[Input data]

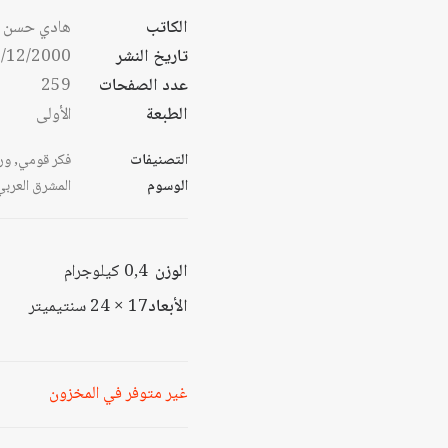
الكاتب
هادي حسن 
تاريخ النشر
/12/2000
عدد الصفحات
259
الطبعة
الأولى
التصنيفات
فكر قومي
,
ور
الوسوم
المشرق العربي
الوزن
0,4 كيلوجرام
الأبعاد
17 × 24 سنتيميتر
غير متوفر في المخزون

[Exercise objective] The records above are to be transcribed in full, with images omitted.

[Solution for this problem]
الكاتب
هادي حسن 
تاريخ النشر
/12/2000
عدد الصفحات
259
الطبعة
الأولى
التصنيفات
فكر قومي
,
ور
الوسوم
المشرق العربي
الوزن
0,4 كيلوجرام
الأبعاد
17 × 24 سنتيميتر
غير متوفر في المخزون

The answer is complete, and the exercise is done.